## EXERCISE OBJECTIVE
Beginning with the line that contains "left knee: (217, 564)" and ending with the line that contains "left shoulder: (811, 1090)", reproduce the lines of the entries below exactly, omitting pictures.

Pose landmark coordinates
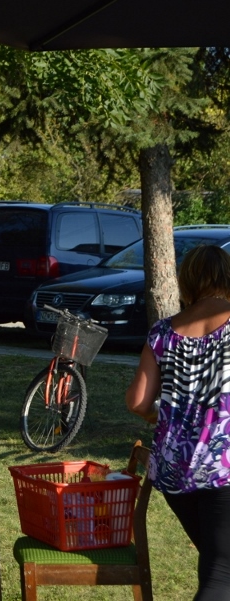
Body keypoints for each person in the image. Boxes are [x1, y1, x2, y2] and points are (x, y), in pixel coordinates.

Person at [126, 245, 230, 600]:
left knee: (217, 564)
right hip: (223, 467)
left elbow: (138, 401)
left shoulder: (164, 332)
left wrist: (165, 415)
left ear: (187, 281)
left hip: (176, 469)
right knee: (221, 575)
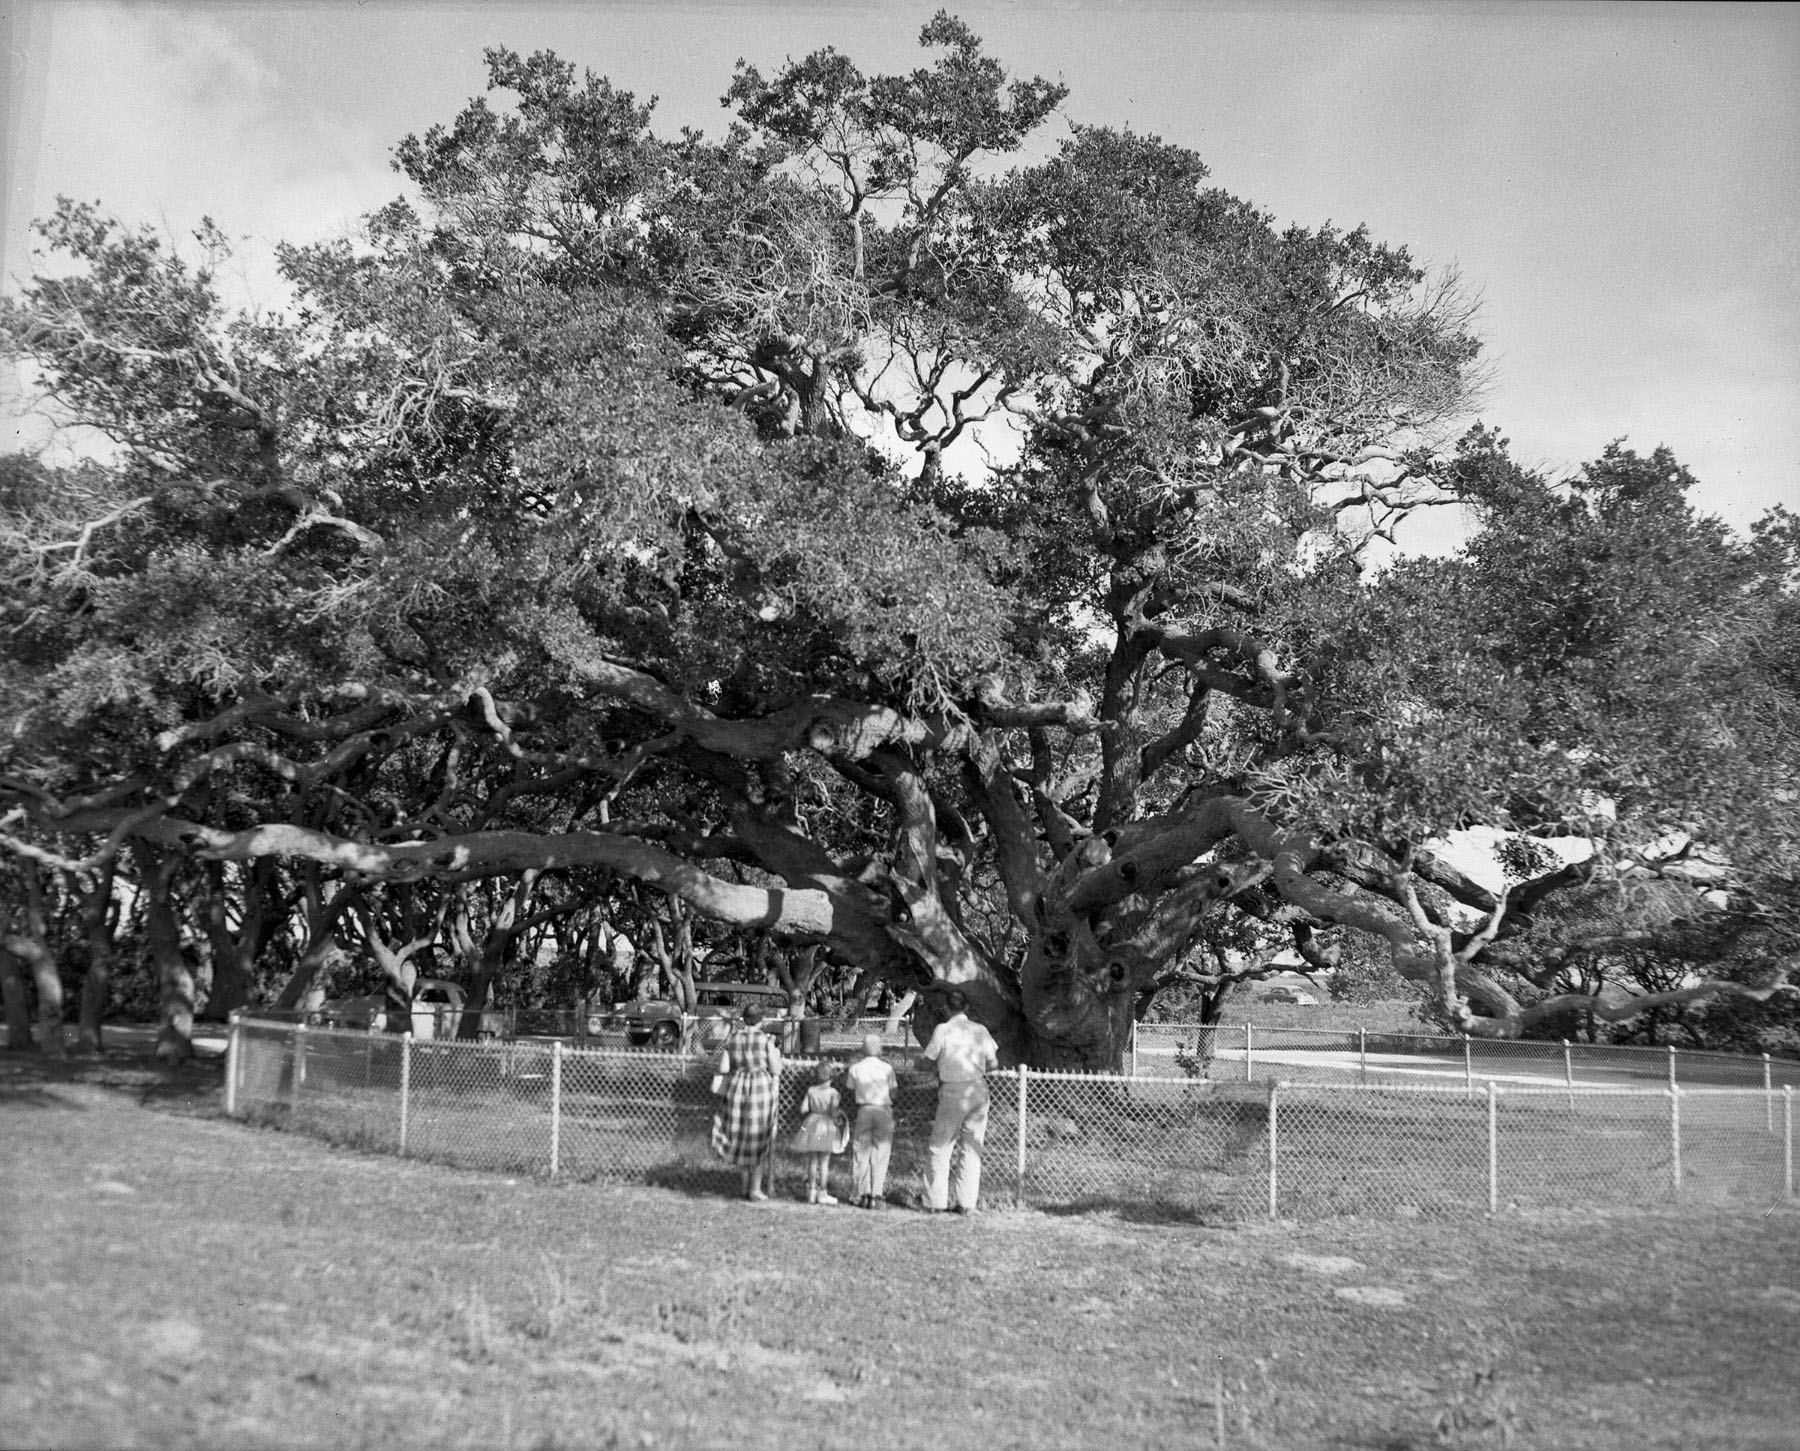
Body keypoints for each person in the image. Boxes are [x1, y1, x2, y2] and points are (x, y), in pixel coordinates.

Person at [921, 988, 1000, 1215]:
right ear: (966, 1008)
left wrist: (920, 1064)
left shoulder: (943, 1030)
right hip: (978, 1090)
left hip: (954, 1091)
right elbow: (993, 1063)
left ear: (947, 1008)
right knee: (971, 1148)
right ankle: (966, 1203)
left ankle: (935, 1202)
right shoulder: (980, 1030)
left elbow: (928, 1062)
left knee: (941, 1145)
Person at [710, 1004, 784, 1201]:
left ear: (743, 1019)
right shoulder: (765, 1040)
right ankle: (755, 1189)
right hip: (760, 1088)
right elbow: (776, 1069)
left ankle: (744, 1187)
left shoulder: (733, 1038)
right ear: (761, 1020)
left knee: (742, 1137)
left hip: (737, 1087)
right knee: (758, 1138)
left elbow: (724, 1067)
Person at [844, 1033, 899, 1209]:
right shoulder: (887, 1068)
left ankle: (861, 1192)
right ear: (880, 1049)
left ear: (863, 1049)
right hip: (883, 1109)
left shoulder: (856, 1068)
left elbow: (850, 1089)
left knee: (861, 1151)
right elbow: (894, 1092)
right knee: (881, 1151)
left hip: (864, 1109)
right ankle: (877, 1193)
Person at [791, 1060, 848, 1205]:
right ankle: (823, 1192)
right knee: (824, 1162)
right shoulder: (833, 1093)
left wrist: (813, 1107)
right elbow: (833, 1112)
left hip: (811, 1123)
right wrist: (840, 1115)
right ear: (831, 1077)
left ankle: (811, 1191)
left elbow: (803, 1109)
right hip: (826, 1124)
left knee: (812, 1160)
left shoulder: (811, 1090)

==

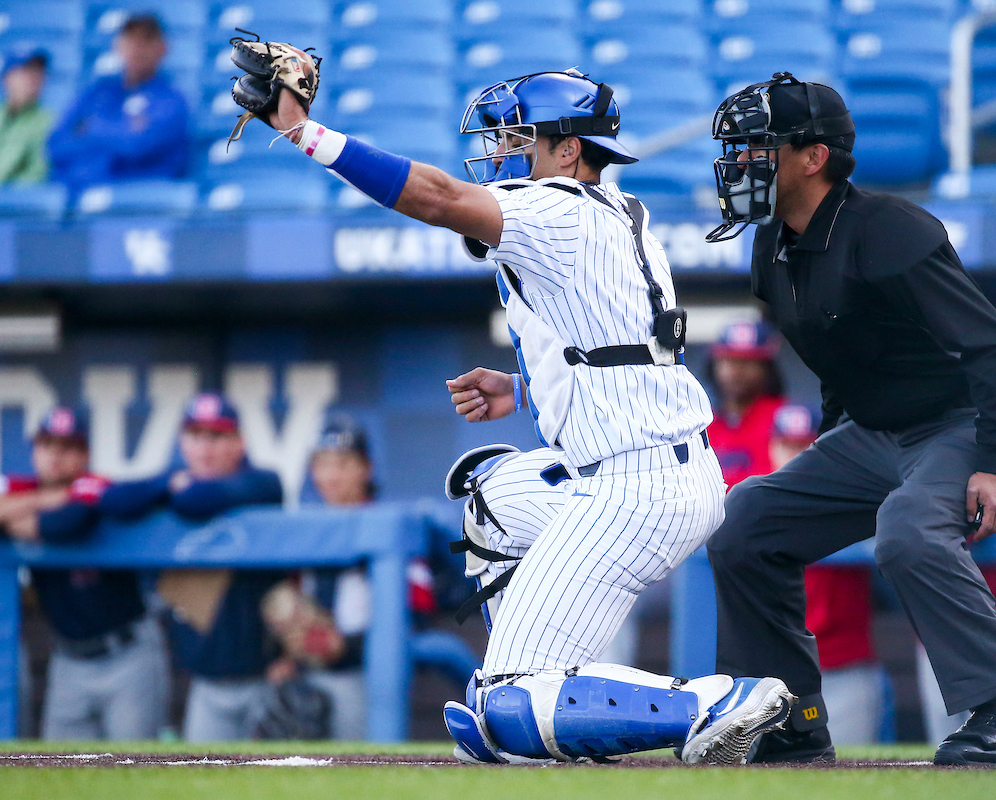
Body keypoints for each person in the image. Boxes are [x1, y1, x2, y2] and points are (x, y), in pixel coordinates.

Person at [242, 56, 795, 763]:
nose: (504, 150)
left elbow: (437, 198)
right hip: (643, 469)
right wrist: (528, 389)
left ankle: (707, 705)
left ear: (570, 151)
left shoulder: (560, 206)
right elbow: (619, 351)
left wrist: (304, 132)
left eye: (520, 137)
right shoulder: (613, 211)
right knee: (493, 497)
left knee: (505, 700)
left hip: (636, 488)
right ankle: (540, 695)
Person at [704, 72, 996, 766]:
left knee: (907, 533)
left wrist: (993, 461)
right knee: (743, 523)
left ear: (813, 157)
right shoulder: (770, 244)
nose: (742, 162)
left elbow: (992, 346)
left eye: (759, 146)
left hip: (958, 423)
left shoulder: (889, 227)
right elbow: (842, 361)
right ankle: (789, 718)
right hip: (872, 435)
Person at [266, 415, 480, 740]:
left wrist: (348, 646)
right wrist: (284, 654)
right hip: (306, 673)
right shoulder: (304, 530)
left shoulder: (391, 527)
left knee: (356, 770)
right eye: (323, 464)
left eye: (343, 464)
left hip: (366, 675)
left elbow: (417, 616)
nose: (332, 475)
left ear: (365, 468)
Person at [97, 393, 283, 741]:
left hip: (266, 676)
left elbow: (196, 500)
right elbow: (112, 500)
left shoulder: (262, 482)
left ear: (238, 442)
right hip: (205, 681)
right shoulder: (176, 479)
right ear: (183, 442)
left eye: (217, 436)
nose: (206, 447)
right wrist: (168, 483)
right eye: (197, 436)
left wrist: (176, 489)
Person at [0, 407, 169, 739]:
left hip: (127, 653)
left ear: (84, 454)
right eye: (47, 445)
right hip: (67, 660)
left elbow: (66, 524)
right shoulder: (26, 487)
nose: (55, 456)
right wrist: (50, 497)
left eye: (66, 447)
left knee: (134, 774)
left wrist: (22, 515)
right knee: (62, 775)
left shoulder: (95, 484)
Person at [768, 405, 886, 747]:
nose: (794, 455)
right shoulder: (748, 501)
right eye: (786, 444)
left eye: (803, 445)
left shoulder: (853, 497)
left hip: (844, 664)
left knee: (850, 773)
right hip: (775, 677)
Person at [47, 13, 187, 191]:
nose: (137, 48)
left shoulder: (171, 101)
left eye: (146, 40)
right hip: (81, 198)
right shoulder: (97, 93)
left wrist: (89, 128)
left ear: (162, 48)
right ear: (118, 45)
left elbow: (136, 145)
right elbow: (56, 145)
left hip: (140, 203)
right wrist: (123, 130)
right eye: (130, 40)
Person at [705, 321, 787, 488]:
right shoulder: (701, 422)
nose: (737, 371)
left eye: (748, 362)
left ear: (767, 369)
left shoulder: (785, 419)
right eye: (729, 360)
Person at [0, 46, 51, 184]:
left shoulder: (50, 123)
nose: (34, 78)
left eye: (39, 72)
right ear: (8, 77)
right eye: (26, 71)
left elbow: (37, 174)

## ANSWER TO THIS TASK
left knee: (217, 564)
right hip: (223, 467)
left elbow: (138, 401)
left shoulder: (164, 332)
left wrist: (165, 415)
left ear: (187, 281)
left hip: (176, 469)
right knee: (221, 575)
Body keypoints for each person in the image. Boxes are [x1, y1, x2, y2] and points are (x, y), in pixel coordinates.

Person at [921, 988, 1000, 1215]:
right ear: (966, 1008)
left wrist: (920, 1064)
left shoulder: (943, 1030)
right hip: (978, 1090)
left hip: (954, 1091)
right elbow: (993, 1063)
left ear: (947, 1008)
right knee: (971, 1148)
right ankle: (966, 1203)
left ankle: (935, 1202)
right shoulder: (980, 1030)
left elbow: (928, 1062)
left knee: (941, 1145)
Person at [710, 1004, 784, 1201]:
left ear: (743, 1019)
right shoulder: (765, 1040)
right ankle: (755, 1189)
right hip: (760, 1088)
right elbow: (776, 1069)
left ankle: (744, 1187)
left shoulder: (733, 1038)
right ear: (761, 1020)
left knee: (742, 1137)
left hip: (737, 1087)
right knee: (758, 1138)
left elbow: (724, 1067)
Person at [844, 1033, 899, 1209]:
right shoulder: (887, 1068)
left ankle: (861, 1192)
right ear: (880, 1049)
left ear: (863, 1049)
right hip: (883, 1109)
left shoulder: (856, 1068)
left elbow: (850, 1089)
left knee: (861, 1151)
right elbow: (894, 1092)
right knee: (881, 1151)
left hip: (864, 1109)
right ankle: (877, 1193)
Person at [791, 1060, 848, 1205]:
right ankle: (823, 1192)
right knee: (824, 1162)
right shoulder: (833, 1093)
left wrist: (813, 1107)
right elbow: (833, 1112)
left hip: (811, 1123)
right wrist: (840, 1115)
right ear: (831, 1077)
left ankle: (811, 1191)
left elbow: (803, 1109)
right hip: (826, 1124)
left knee: (812, 1160)
left shoulder: (811, 1090)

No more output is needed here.